Compute daily work hours from in/out events
Company: Amazon
Role: Data Scientist
Category: Data Manipulation (SQL/Python)
Difficulty: Medium
Interview Round: Onsite
Given punch events, compute each employee’s daily hours, handling unmatched events and overnight shifts. Write SQL over:
events(employee_id INT, evt_ts TIMESTAMP, action VARCHAR CHECK(action IN ('in','out')))
Sample rows:
101 | 2025-01-30 08:00 | in
101 | 2025-01-30 13:00 | out
101 | 2025-01-30 14:00 | in
101 | 2025-01-30 18:30 | out
102 | 2025-01-30 22:00 | in
102 | 2025-01-31 06:00 | out
103 | 2025-01-30 09:00 | in
103 | 2025-01-30 12:00 | out
103 | 2025-01-30 12:30 | out -- duplicate/misordered
Requirements: (a) pair each 'in' with the next 'out' for the same employee; (b) split work that crosses midnight into the appropriate calendar days; (c) ignore orphan 'out' events and cap trailing unmatched 'in' at 23:59:59 of that day; (d) sum hours per employee_id per work_date with rounding to nearest 0.25 hr; (e) flag days with data-quality issues (overlaps, consecutive ins/outs). Return columns: employee_id, work_date, hours_worked, dq_issue_flag.
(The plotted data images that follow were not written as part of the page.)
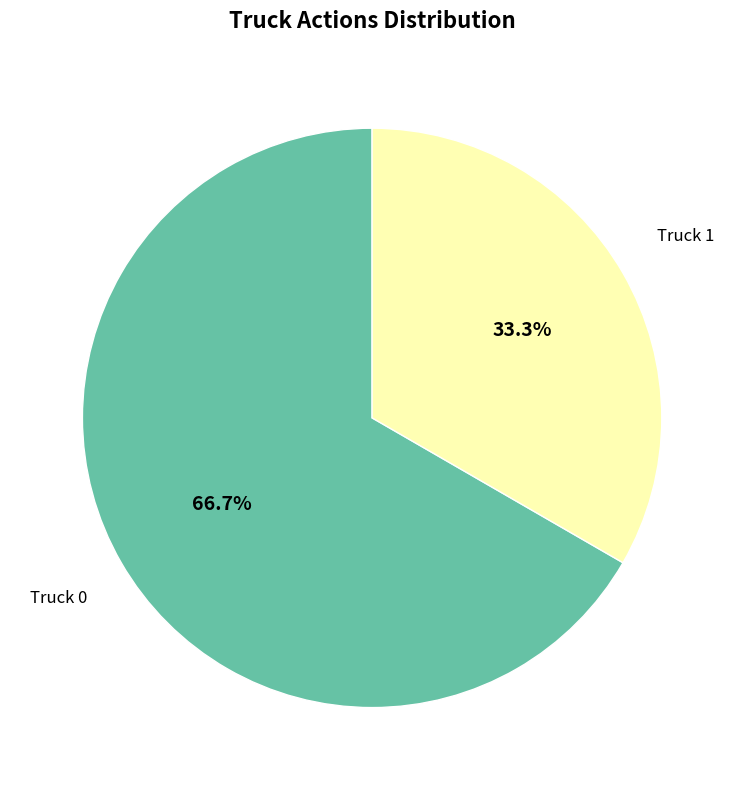

How many segments does this pie chart have?

2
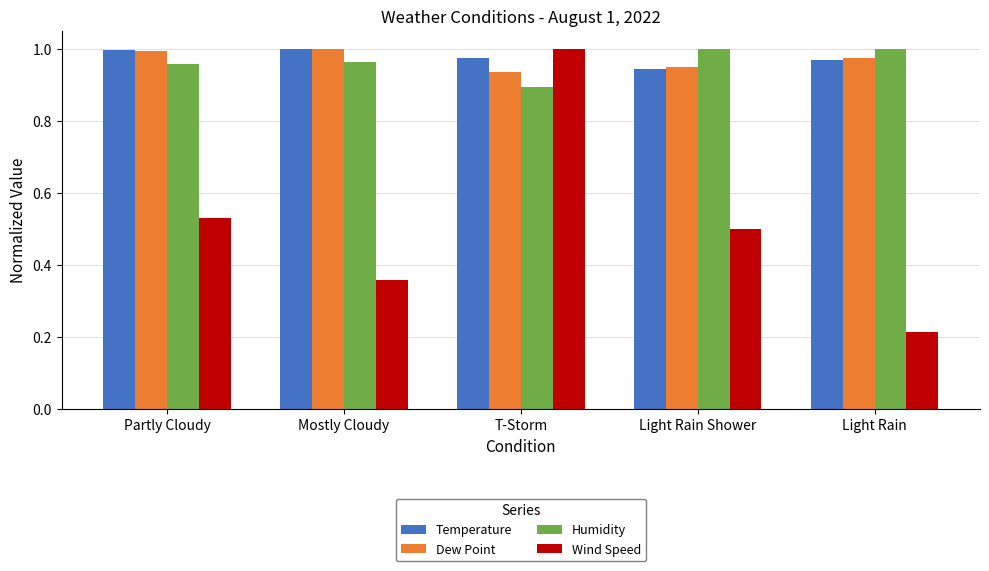

Which label corresponds to the smallest value in the chart?

Light Rain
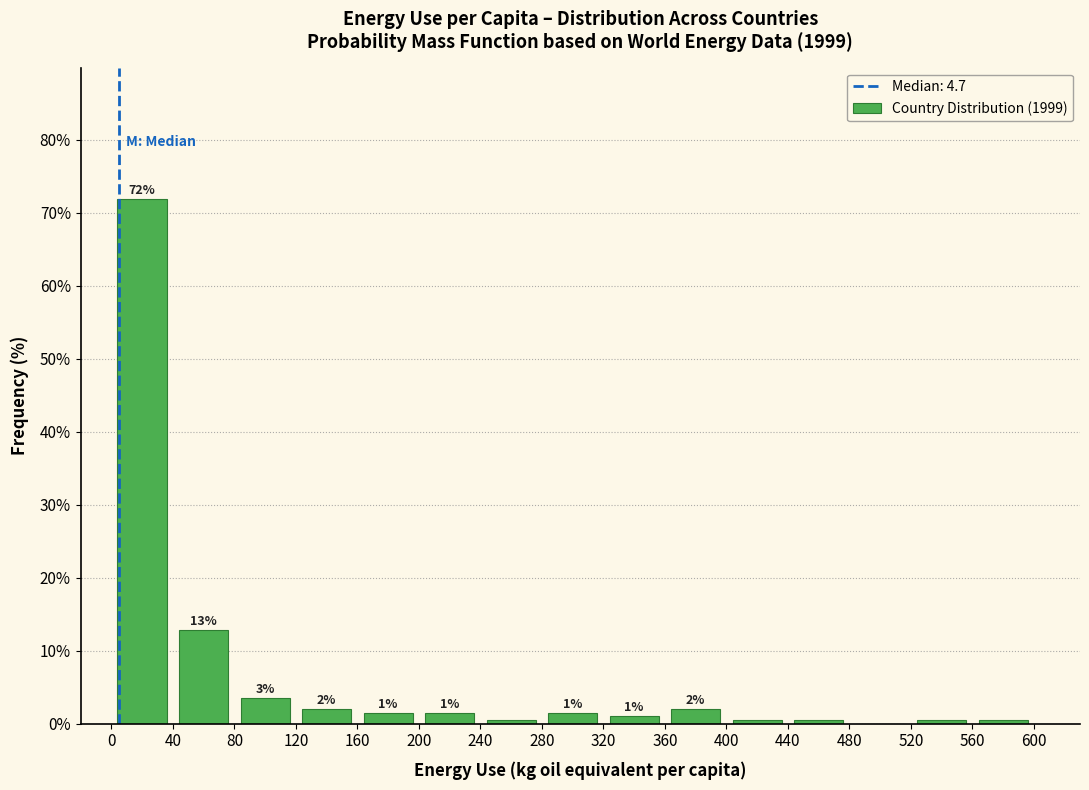

Which range on the x-axis has the tallest bar?

0 to 40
Quick Answer: This question evaluates a candidate's ability to manipulate time-series punch-event data, including temporal pairing of in/out events, splitting shifts across calendar days, rounding and aggregating hours, and detecting data-quality issues such as overlaps or orphaned events using SQL or Python.